**WORK REQUEST**. Everything in the data gets repeated exactly, except for the pictures.

**INFORMATION SUPPLIED**.
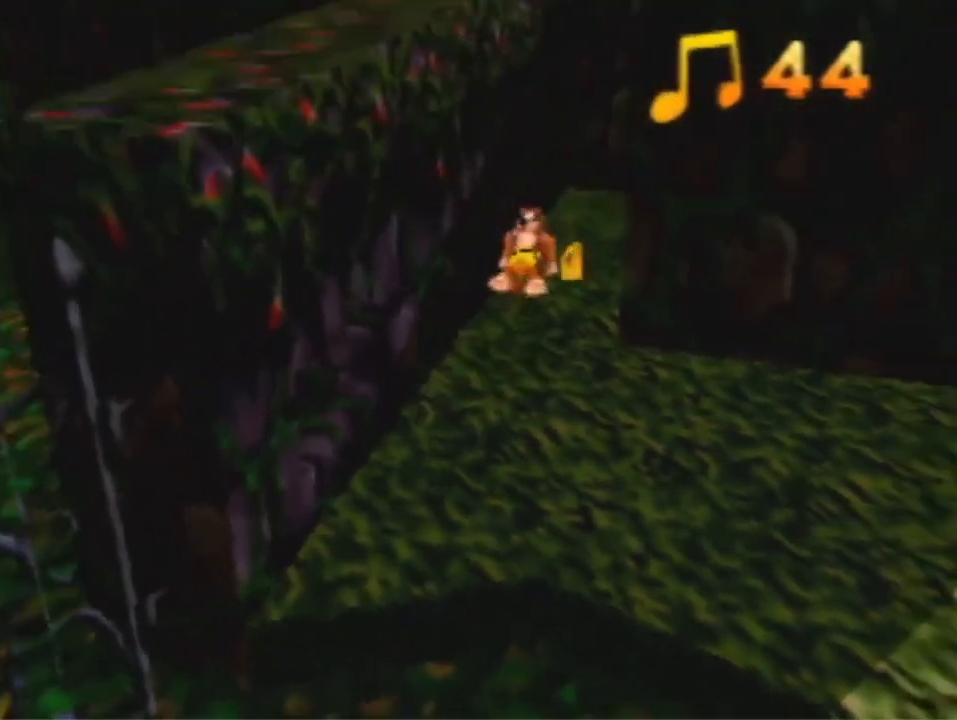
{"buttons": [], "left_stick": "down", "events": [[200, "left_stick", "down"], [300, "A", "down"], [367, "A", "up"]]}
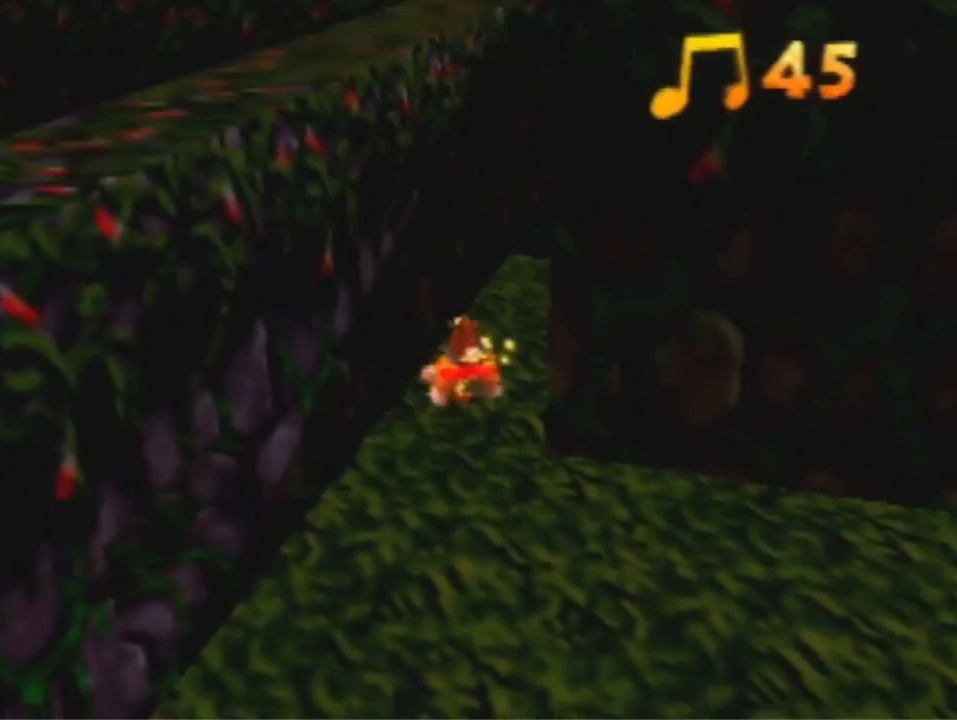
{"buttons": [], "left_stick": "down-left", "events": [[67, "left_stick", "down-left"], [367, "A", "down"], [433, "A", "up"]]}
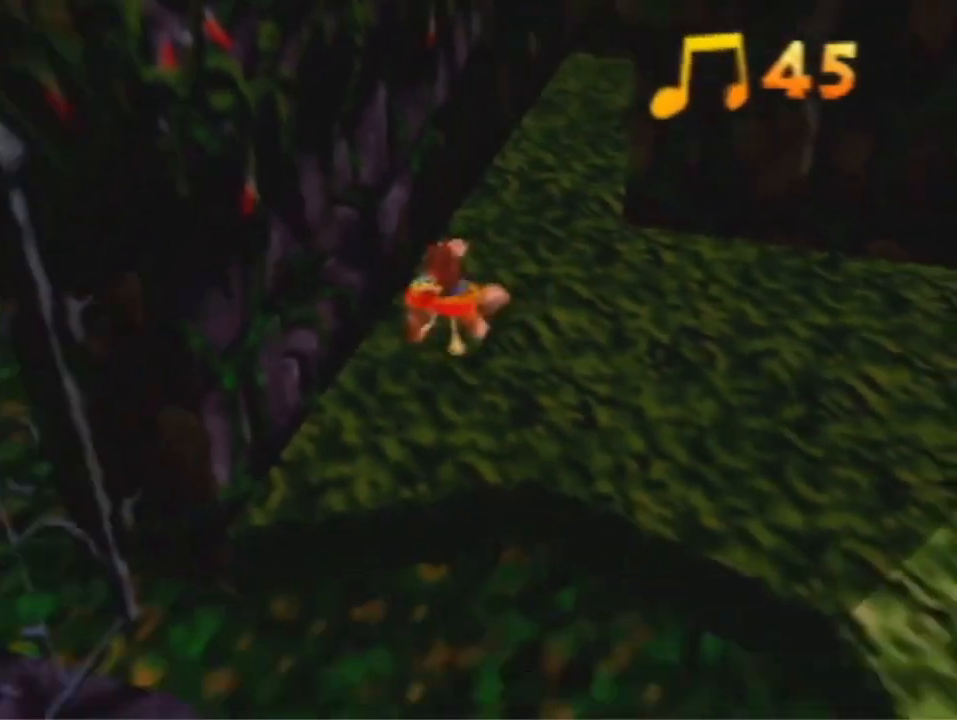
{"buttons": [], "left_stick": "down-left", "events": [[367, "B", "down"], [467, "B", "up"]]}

**PROBLEM SOLUTION**.
{"buttons": [], "left_stick": "down", "events": [[200, "left_stick", "down"], [300, "A", "down"], [367, "A", "up"]]}
{"buttons": [], "left_stick": "down-left", "events": [[67, "left_stick", "down-left"], [367, "A", "down"], [433, "A", "up"]]}
{"buttons": [], "left_stick": "down-left", "events": [[367, "B", "down"], [467, "B", "up"]]}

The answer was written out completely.